There's also a critique of the Baucus iteration of Obamacare.

The bill is enormously expensive and goes far beyond its advertised $829 billion cost to the federal government. Baucus would tax employers for hiring, insurers for offering plans that he deems too expensive, and medical-device makers for staying in business. His legislation also mandates increased spending by states, businesses, and individuals. Its regulations will surely increase insurance premiums for most people; there is no way to require that insurers charge sick people and healthy people the same rate while avoiding that outcome. Prohibiting insurers from offering no-frills coverage will also raise prices. The legislation will require insurers to offer an expensive product that a lot of people will not want to buy. So Baucus forces them to buy it or pay a fine.
Even the bill’s few spending cuts are perverse. The bill kneecaps the successful Medicare Advantage program, in which senior citizens are allowed to get their benefits from private insurers.

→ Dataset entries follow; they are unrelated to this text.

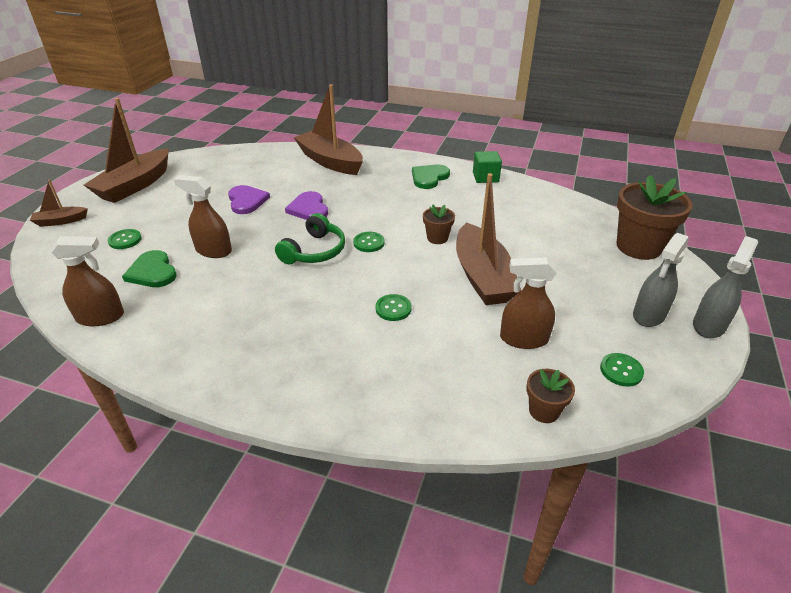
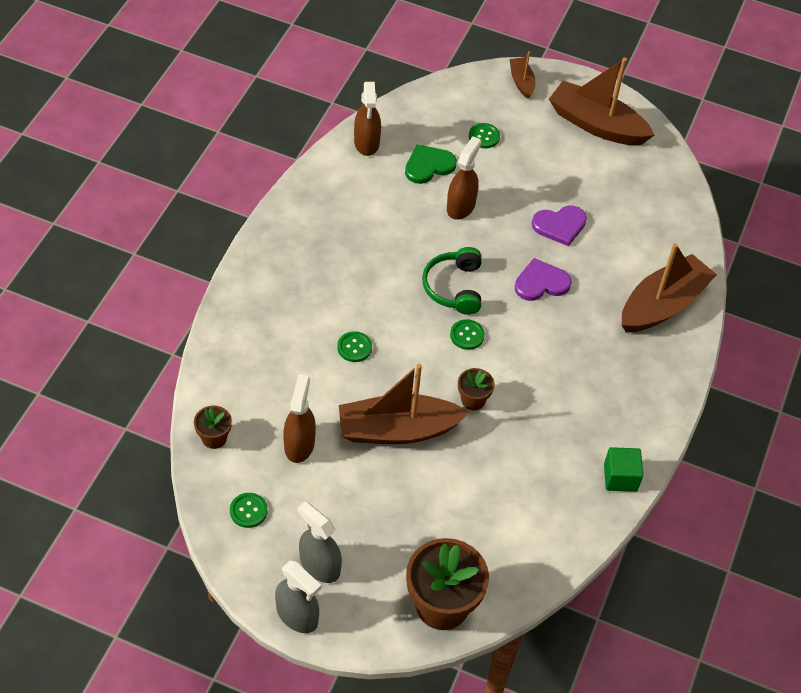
camera: 90 degrees right, 15 degrees up
green headphones [275,213,345,264] -> green headphones turned 60 degrees clockwise [422,247,482,315]
green heart [412,165,450,189] -> none

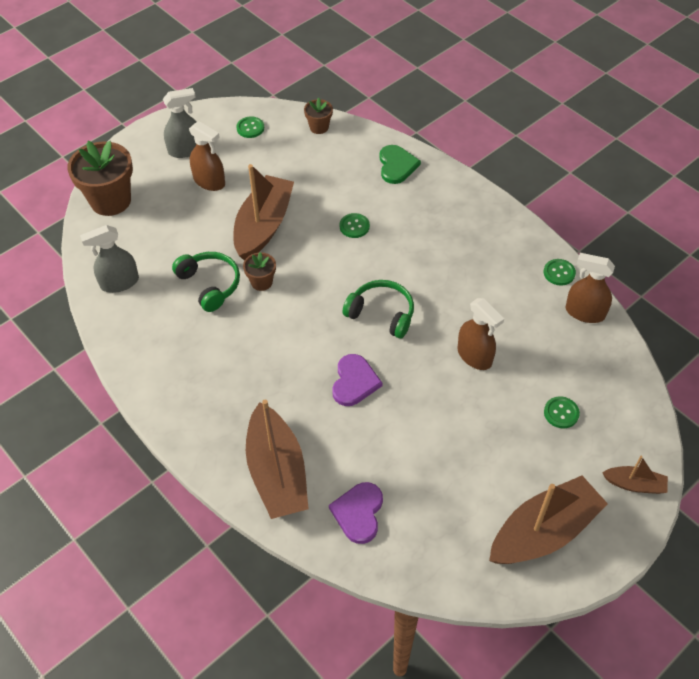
camera: 120 degrees right, 0 degrees up
grey spray bottle [275,561,321,633] -> grey spray bottle moved to [80,225,139,293]
brown spray bottle [283,374,316,463] -> brown spray bottle moved to [189,121,225,191]
green heart [405,144,457,184] -> green heart moved to [379,145,421,184]
green button [450,319,485,350] -> green button moved to [544,259,576,285]
purple heart [532,206,587,246] -> purple heart moved to [329,482,383,544]
green cube [604,447,643,492] -> none
none -> green headphones [172,252,240,312]

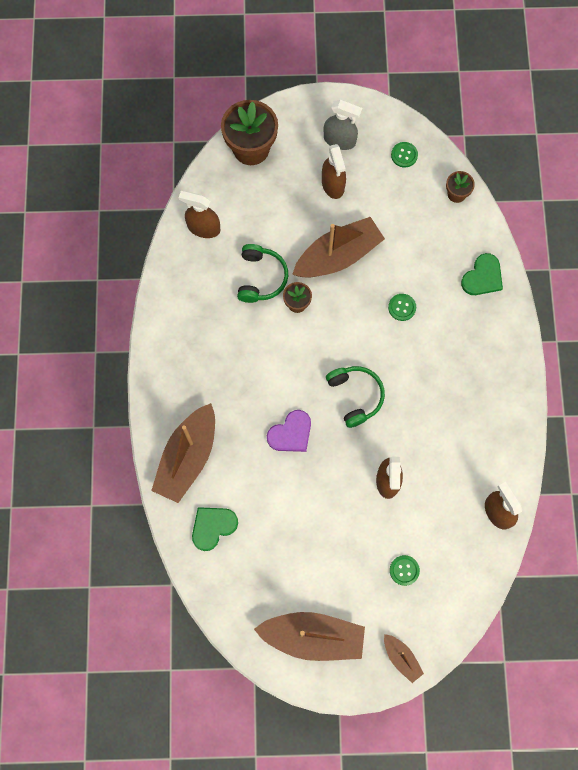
camera: 40 degrees right, 20 degrees up
grey spray bottle [80,225,139,293] -> brown spray bottle [178,190,220,238]
purple heart [329,482,383,544] -> green heart [192,507,238,551]
green button [544,259,576,285] -> none

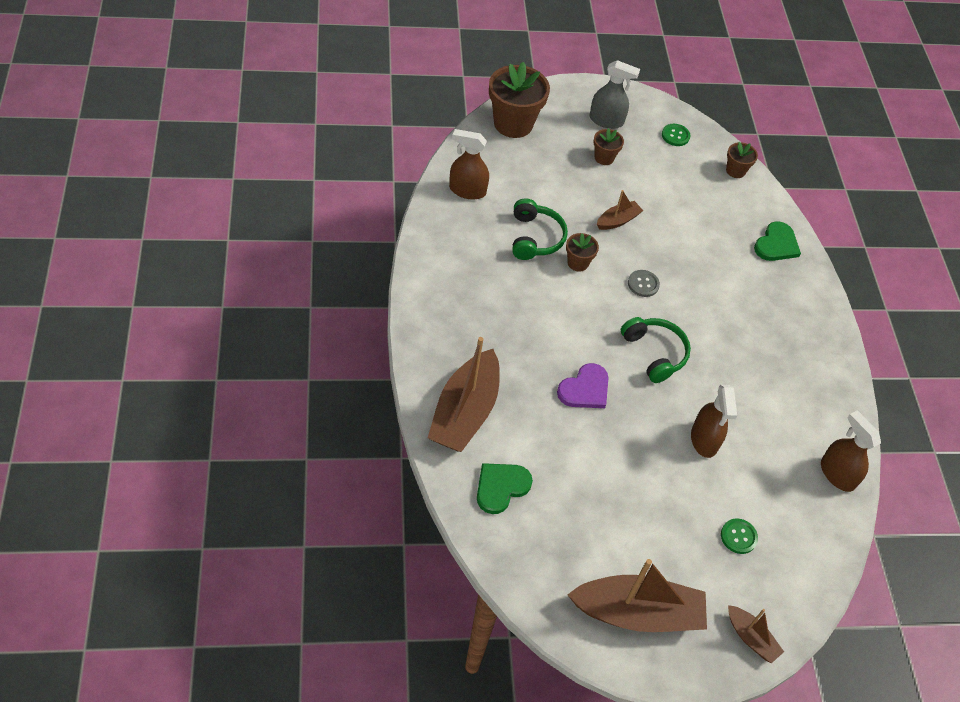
camera: 10 degrees left, 20 degrees down
brown boat [292,217,385,278] -> brown boat [597,190,643,230], size x0.49
brown spray bottle [322,144,346,199] -> brown flower pot [594,128,624,165]
green button [388,294,416,321] -> none
none -> grey button [628,270,660,297]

Baucus would cut the insurers’ payment rates, forcing them to drop many of their customers even if they are outperforming the federal government.

And a series of energy policy suggestions, the best of which is by Senator Lamar Alexander (R, Tenn.), "Fission, Baby, Fission". Alexander points out that we're already falling way behind the rest of the world in nuclear energy production.

Chinese president Hu Jintao said his country will “vigorously” expand its nuclear production. China started looking at reactors only in 2006 but has 132 on the drawing boards already. Russia has decided to double its nuclear capacity. Japan gets 36 percent of its electricity from nuclear and has two new reactors under construction. France gets nearly 80 percent of its electricity from nuclear and has among the cheapest electricity rates in Western Europe.
The nuclear renaissance is well under way. It just hasn’t reached our shores.

Alexander calls for the building of 100 new nuclear facilities over the next 20 years, a goal he admits looks hopeless.